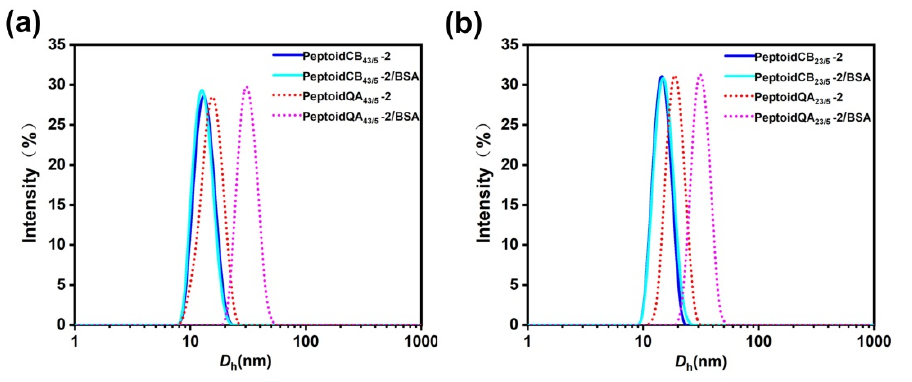
Figure 6. Interactions of BSA with ( a ) PeptoidCB 43/5 -2 / PeptoidQA 43/5 -2 and ( b ) PeptoidCB 23/5 -2/PeptoidQA 23/5 -2 by DLS.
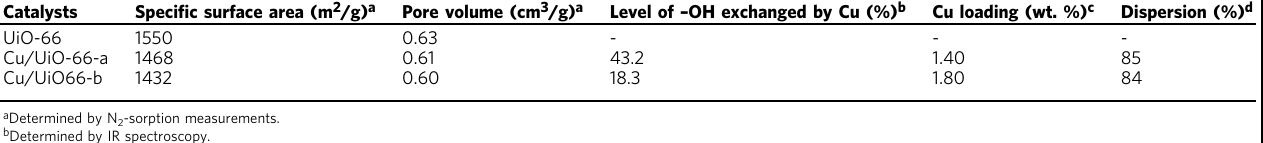
Table 1 Textural properties of selected materials, level of – OH groups exchanged, Cu content in the modi fi ed MOFs, and dispersion of the Cu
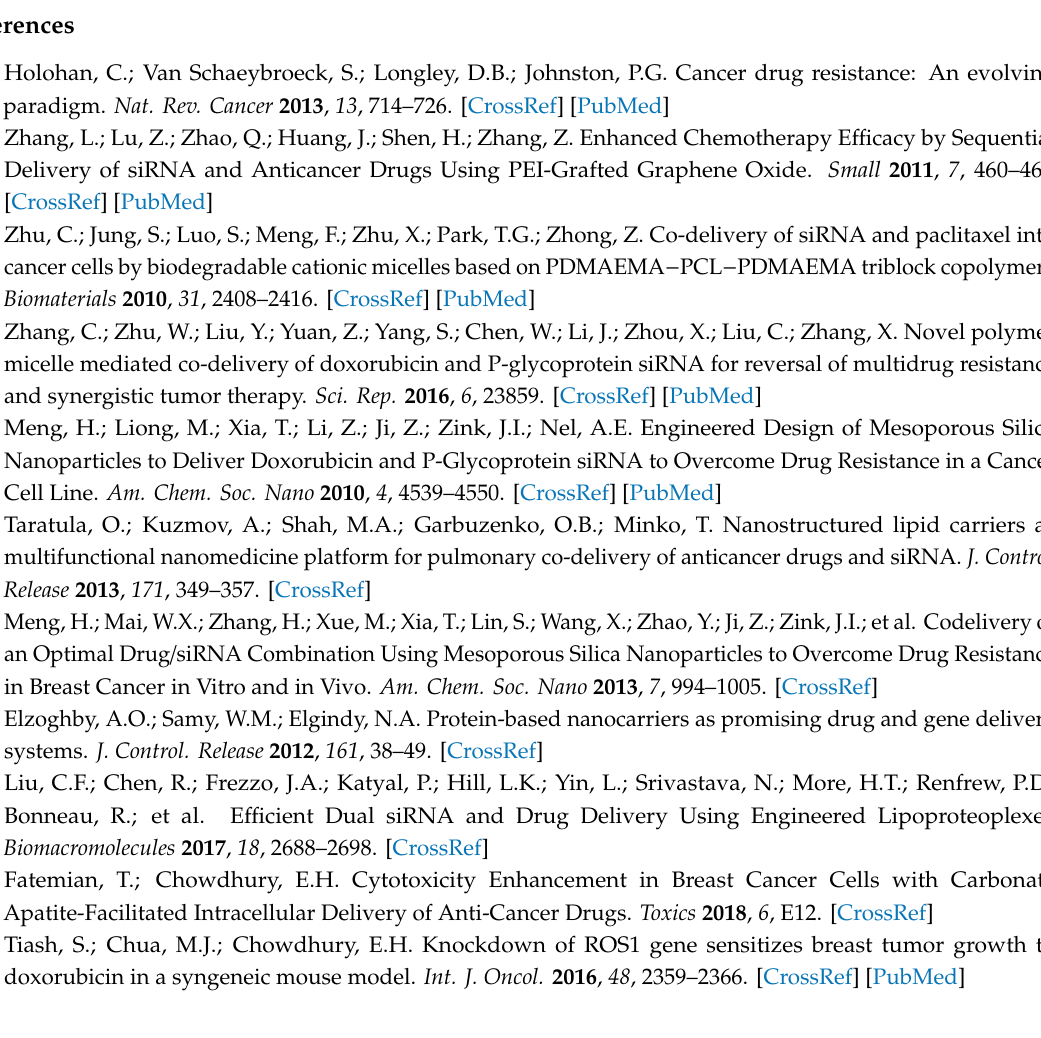
Figure S1. Cell viability assessment in 4T1 cells treated with siRNA loaded carbonate apatite. Figure S2. Carbonate apatite facilitated delivery of ERBB2 (A) and ROS1 (B) siRNA to MCF-7 cells. Figure S3. E ff ect of single pathway silencing on cytotoxicity of paclitaxel on 4T1 cells. Figure S4. E ff ect of single pathway silencing on cytotoxicity of docetaxel on 4T1 cells. Figure S5. E ff ect of single pathway silencing on cytotoxicity of mitomycin C on 4T1 cells. Figure S6. E ff ect of single pathway silencing on cytotoxicity of topotecan on 4T1 cells. Figure S7. E ff ects of single pathway silencing on paclitaxel cytotoxicity in MDA-MB-231. Figure S8. E ff ects of single pathway silencing on docetaxel cytotoxicity. Figure S9. E ff ects of silencing AKT and ERBB2 oncogenes on drugs cytotoxicity in 4T1. Figure S10. Cell viability assay on MDA-MB-231 cells treated with carbonate apatite complexed with paclitaxel and two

══════════

▸ **WHAT NEEDS TO BE DONE**: Exactly as written, restate the lines above from the opening line through the one holding "Table 1 Textural", omitting the pictures.

▸ **EXERCISE RESPONSE**:
Figure 6. Interactions of BSA with ( a ) PeptoidCB 43/5 -2 / PeptoidQA 43/5 -2 and ( b ) PeptoidCB 23/5 -2/PeptoidQA 23/5 -2 by DLS.
Table 1 Textural properties of selected materials, level of – OH groups exchanged, Cu content in the modi fi ed MOFs, and dispersion of the Cu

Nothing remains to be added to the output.